[begin Provided passage]

Principle of Maximal Entropy

Two macroscopic states A and B. Suppose S(A)>S(B). What can we say about probabilities?

All microscopic states in microcanonical ensemble are equal. Probability is proportional to the number of states.

$\begin{displaymath} \frac{\Prob(B)}{\Prob(A)} = \exp\bigl(S(B)-S(A)\bigr)<1\end{displaymath}$

The state with greater entropy is more probable

Thermodynamic limit: $S(A)\sim V$ , $S(B)\sim V$ , $S(B) - S(A)\sim-V$

$\begin{displaymath} \frac{\Prob(B)}{\Prob(A)}\to0, \quad V\to\infty\end{displaymath}$

In thermodynamic limit we can see only the states with maximal entropy .

Closed systems:

in equilibrium: $S=S_{\max}$
out of equilibrium: $S<S_{\max}$

If we look at a closed system, it will be either in equilibrium, or equilibrating.

[end Provided passage]
[begin Entries supplied]

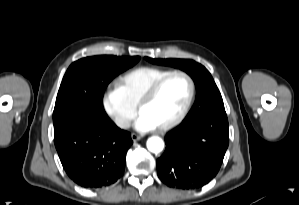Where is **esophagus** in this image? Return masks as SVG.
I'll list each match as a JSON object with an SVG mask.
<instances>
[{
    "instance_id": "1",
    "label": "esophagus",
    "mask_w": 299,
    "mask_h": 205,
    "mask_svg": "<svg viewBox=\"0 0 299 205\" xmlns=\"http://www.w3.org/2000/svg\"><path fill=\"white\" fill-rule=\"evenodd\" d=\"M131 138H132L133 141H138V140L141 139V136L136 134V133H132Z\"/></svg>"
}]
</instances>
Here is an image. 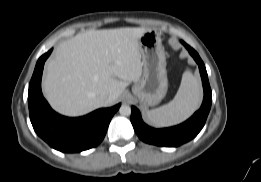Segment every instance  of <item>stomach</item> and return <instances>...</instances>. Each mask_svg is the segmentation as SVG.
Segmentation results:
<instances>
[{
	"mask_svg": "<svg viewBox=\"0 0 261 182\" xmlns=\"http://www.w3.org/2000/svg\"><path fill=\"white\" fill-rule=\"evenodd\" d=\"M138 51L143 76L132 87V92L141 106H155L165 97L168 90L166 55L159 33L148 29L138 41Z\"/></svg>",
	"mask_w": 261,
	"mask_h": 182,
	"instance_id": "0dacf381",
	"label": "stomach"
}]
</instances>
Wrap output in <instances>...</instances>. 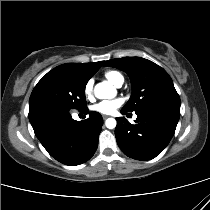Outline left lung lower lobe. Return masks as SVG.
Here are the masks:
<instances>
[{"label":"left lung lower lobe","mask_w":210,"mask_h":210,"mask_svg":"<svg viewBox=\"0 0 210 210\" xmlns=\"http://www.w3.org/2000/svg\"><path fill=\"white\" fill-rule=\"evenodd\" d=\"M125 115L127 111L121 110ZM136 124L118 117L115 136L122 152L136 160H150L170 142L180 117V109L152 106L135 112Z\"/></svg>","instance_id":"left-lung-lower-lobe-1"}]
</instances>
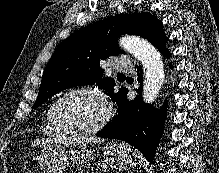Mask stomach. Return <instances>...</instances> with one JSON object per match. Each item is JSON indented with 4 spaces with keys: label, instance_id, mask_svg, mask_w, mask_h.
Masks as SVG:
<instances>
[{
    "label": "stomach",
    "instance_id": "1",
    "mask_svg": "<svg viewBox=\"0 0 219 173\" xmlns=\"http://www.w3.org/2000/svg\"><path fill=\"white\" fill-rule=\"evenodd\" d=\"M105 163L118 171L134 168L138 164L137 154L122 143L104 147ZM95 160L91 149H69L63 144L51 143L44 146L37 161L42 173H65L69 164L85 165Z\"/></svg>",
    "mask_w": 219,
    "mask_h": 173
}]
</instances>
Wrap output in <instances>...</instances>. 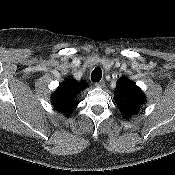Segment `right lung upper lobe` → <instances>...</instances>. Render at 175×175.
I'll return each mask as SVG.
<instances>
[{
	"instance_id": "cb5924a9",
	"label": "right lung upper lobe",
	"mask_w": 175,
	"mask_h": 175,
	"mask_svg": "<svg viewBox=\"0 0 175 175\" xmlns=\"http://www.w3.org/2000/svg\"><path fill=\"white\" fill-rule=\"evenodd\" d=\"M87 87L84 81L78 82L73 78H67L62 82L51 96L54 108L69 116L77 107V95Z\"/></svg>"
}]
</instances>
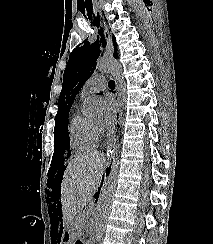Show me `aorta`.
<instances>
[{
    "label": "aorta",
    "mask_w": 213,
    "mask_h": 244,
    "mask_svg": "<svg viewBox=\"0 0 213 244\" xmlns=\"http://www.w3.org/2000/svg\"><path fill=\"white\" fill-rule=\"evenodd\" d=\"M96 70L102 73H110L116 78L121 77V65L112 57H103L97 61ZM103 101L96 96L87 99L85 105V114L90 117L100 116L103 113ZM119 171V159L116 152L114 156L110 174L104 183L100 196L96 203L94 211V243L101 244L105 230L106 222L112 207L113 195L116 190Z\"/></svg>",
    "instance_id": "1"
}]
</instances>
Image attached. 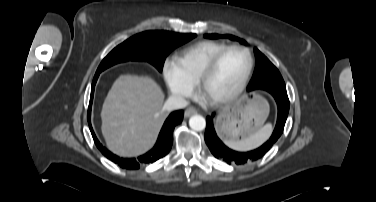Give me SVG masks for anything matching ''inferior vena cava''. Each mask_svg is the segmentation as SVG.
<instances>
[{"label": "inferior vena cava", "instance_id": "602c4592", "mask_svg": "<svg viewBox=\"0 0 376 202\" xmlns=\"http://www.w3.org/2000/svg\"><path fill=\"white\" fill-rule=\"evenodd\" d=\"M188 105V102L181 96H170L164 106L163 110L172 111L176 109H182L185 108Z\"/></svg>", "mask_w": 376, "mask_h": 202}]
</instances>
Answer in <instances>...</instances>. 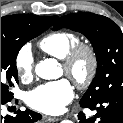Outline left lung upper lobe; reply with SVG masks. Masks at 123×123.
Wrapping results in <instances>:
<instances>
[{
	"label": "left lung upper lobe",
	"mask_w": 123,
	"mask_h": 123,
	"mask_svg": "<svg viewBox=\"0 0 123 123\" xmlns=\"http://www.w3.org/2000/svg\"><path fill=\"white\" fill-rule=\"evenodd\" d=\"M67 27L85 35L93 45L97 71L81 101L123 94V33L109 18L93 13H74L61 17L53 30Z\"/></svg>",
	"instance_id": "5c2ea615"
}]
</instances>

[end Entries supplied]

Directions:
1) In the notes on the principle of maximal entropy, what value does the entropy of a closed system take when the system is in equilibrium?
2) Carry on the notes on the principle of maximal entropy from their last line, keeping the same style.

Replies:
1) It takes its maximal value, $S=S_{\max}$.

2)
Consequence:: In all processes in closed systems entropy never decreases (Clausius-Boltzmann).
Reversible processes:: $S=\mathit{const}$
Irreversible processes:: $S\uparrow$

Reversibility Paradox

Equations of mechanics are time reversible . How can irreversibility appear in the picture?

Glass falls from a table an is broken. All molecular motions are reversible. What about irreversibility??

Answer:: Entropy is not a property of a microscopic state, it is a property of ensemble . Irreversibility is in our macro scopic eye!

Broken glass--many states, non-broken glass--one state.

Happy families are all alike; every unhappy family is unhappy in its own way.

Temperature

Definition:

Temperature is the inverse of the derivative of entropy by energy:

$\begin{displaymath} \frac{\partial S}{\partial E} = \frac1T \end{displaymath}$

Theorem:

In equilibrium all parts of a closed system have the same temperature.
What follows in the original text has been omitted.